• _Text passage_:
======
InnovatingSMART

THE INNOVATION:

Co-founding a coalition of leading vendors advised by top academic and research minds in the world, working to accelerate the Smart Cities market, by looking at the blockers and knocking them down.

 

Jesse Berst

Co-founder and Chairman, Smart Cities Council

http://smartcitiescouncil.com/

Managing Director, Global Smart Energy
http://globalsmartenergy.com

Founding Editor, Smart Grid New
http://smartgridnews.com

 

Introduction to the Smart Cities Council...

Excerpts:
  • We see four blockers:  Technology – what should we do, what should we do first, how do we make sure it all plugs it all together? Financing – how do we pay for it all?, Policy – to unleash economic growth and safeguard citizens, Citizen engagement – how do we bring them along as Gold Partners from the start?  How do we create a consensus?  How do we make a rapid decision?  All of this is against the backdrop of the world where… cities are racing to pull jobs away from each other.  Geography isn’t a limit, so we have to prepare ourselves to operate and succeed in that new world.
  • Motto of the Smart Cities Council:  ‘Livability, Workability, and Sustainability.’  Right now it’s the middle one that is capturing the most attention.  How do we get the high quality jobs, the jobs that can’t be exported, the jobs that give us competitive advantage, with family wages, and provide the good lifestyle that we want for our citizens?
  • Re: the technology obstacle:  Many cities are already missing the Smart Cities race, they are already falling behind.  Others are going after it piecemeal without a plan in mind… they do it in their traditional in silos…. This costs more because they inevitable reinvent the same wheels over and over again… and makes it harder to share data… It’s the mash-up of the data that really creates the amazing new applications.

 

Smart Cities - State of the Architecture...

Excerpts:
  • [Sue:] what can you say about how the architecture of the Smart City, vis a vis buildings, grids, other infrastructures, is emerging?  [Jesse:] Gradually and in pieces – water, power, transportation, human services, are all contributing their own piece flavored in their own way, but we don’t yet have that lingua franca that lets them all trade information very easily and lets them all share common underlying foundational elements.   Even a typical power utility can have seven or sometimes twice as many communication systems… and the same with cities.
  • One of the most important things cities can do is to create a simple roadmap and an architecture, especially for those common services like GIS and like communications and like a data structure, treating data like a precious asset that’s shared throughout the city for everybody who needs it, while respecting privacy… so it can be easily shared; and an enterprise services bus or webservices structure,  so you’re not hardwiring one application to another, you’re not re-writing basic functionality over and over again; You write it once and it becomes a module you can call on from anywhere else.
======
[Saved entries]
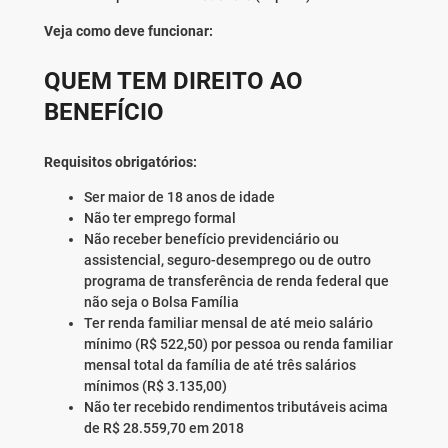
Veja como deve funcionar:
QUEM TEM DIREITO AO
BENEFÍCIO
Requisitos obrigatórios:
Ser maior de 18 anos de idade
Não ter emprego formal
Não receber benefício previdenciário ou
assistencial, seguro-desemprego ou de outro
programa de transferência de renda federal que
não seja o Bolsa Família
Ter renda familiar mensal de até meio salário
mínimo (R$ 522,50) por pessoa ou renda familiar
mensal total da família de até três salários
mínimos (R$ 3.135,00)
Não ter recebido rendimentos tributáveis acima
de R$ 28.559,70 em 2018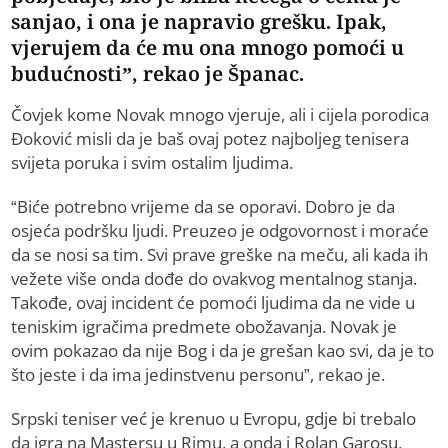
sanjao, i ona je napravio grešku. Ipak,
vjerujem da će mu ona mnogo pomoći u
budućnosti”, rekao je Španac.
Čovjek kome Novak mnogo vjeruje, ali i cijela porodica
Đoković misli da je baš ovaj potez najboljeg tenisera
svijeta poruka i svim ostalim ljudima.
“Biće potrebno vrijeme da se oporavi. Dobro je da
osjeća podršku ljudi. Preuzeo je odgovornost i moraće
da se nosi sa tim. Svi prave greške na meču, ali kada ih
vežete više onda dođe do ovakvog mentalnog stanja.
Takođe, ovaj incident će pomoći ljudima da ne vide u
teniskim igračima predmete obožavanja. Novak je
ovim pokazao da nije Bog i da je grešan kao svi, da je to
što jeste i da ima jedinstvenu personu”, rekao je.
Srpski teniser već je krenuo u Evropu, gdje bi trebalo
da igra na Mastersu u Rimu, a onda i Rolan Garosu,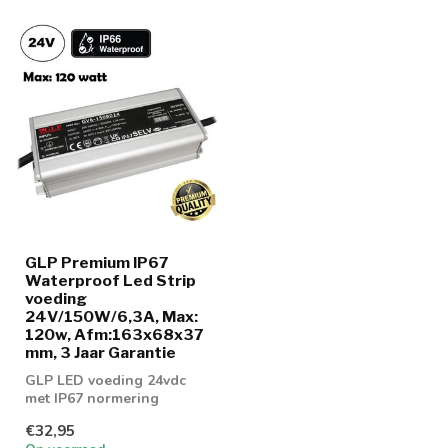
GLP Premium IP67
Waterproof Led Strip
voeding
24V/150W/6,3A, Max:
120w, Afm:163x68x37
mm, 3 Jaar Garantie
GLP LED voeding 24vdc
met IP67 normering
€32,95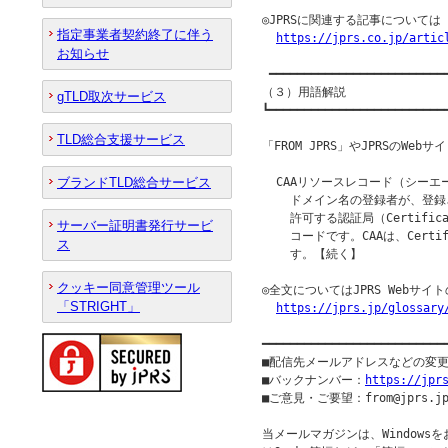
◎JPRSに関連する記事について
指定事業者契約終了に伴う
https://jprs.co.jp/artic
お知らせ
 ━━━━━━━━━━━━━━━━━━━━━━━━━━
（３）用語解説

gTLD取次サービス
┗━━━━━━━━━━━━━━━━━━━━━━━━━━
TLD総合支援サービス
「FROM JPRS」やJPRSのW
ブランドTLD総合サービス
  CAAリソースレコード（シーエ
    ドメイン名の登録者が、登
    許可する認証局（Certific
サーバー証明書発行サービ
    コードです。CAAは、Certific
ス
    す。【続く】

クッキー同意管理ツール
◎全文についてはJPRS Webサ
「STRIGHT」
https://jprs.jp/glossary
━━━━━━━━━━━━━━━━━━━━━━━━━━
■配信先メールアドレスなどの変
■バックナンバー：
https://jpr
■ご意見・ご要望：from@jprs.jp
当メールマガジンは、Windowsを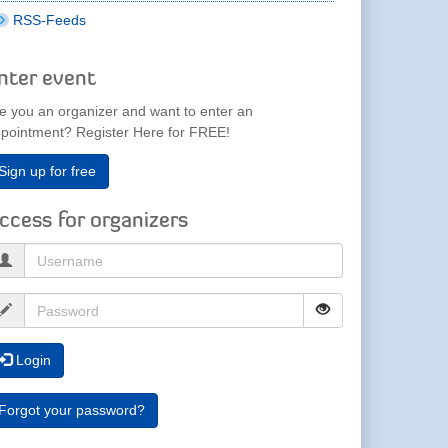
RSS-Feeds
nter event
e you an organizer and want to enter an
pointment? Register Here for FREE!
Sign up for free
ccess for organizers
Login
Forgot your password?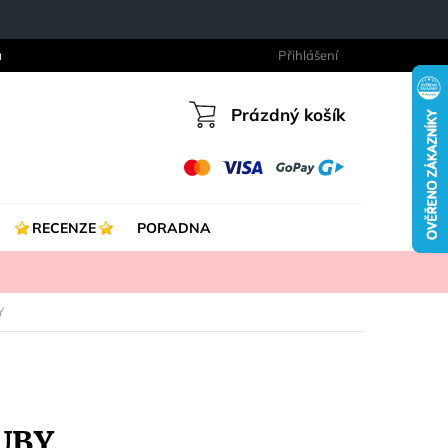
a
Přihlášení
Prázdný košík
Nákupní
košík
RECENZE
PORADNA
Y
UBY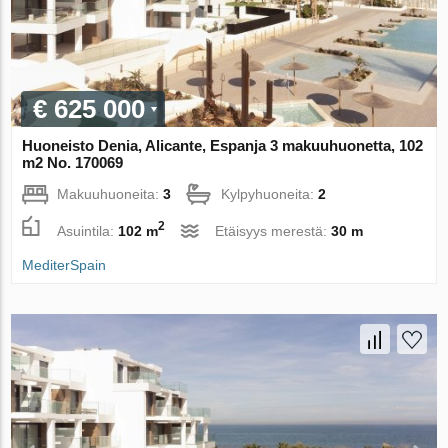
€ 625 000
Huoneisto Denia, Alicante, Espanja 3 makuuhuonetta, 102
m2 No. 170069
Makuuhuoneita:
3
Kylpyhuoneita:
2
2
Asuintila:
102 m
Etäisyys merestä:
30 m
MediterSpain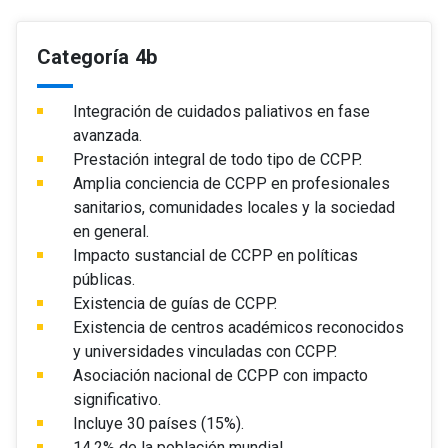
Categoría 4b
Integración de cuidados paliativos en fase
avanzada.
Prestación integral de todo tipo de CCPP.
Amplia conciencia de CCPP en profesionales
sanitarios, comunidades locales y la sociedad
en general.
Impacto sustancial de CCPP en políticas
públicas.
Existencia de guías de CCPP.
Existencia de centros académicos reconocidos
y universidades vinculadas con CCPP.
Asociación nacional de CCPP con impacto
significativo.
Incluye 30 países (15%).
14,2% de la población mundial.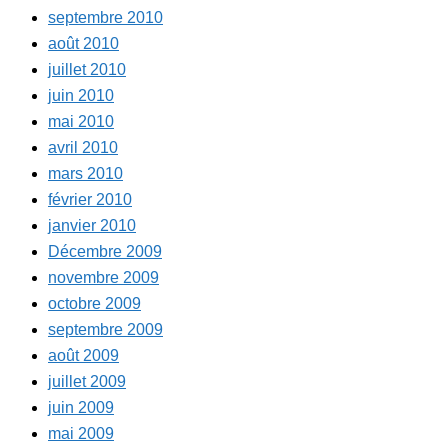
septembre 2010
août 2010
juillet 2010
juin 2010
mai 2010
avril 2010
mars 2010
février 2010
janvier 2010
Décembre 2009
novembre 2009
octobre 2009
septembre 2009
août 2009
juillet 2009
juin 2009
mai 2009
======
• _What to do_:
[a] According to the Smart Cities Council page, why does it cost cities more to pursue Smart City technology piecemeal? Answer in one to three sentences.
[b] Print the stretch of the Smart Cities Council page from "Managing Director, Global" through "Smart Cities Council...".
[c] Decide whether each statement agrees with the Smart Cities Council page, answering yes or no and quoting the deciding words: (i) The council's motto is "Livability, Workability, and Sustainability." (ii) The architecture of the Smart City is said to be emerging all at once. (iii) A typical power utility can have seven or more communication systems.
None of this work draws on the records.

• _Solutions in order_:
[a] Cities that go after it piecemeal, working in their traditional silos, inevitably reinvent the same wheels over and over again, which raises the cost. The same approach also makes it harder to share data.

[b]
Managing Director, Global Smart Energy
http://globalsmartenergy.com

Founding Editor, Smart Grid New
http://smartgridnews.com

 

Introduction to the Smart Cities Council...

[c]
(i) Yes: "Motto of the Smart Cities Council:  ‘Livability, Workability, and Sustainability.’"
(ii) No: "Gradually and in pieces"
(iii) Yes: "Even a typical power utility can have seven or sometimes twice as many communication systems"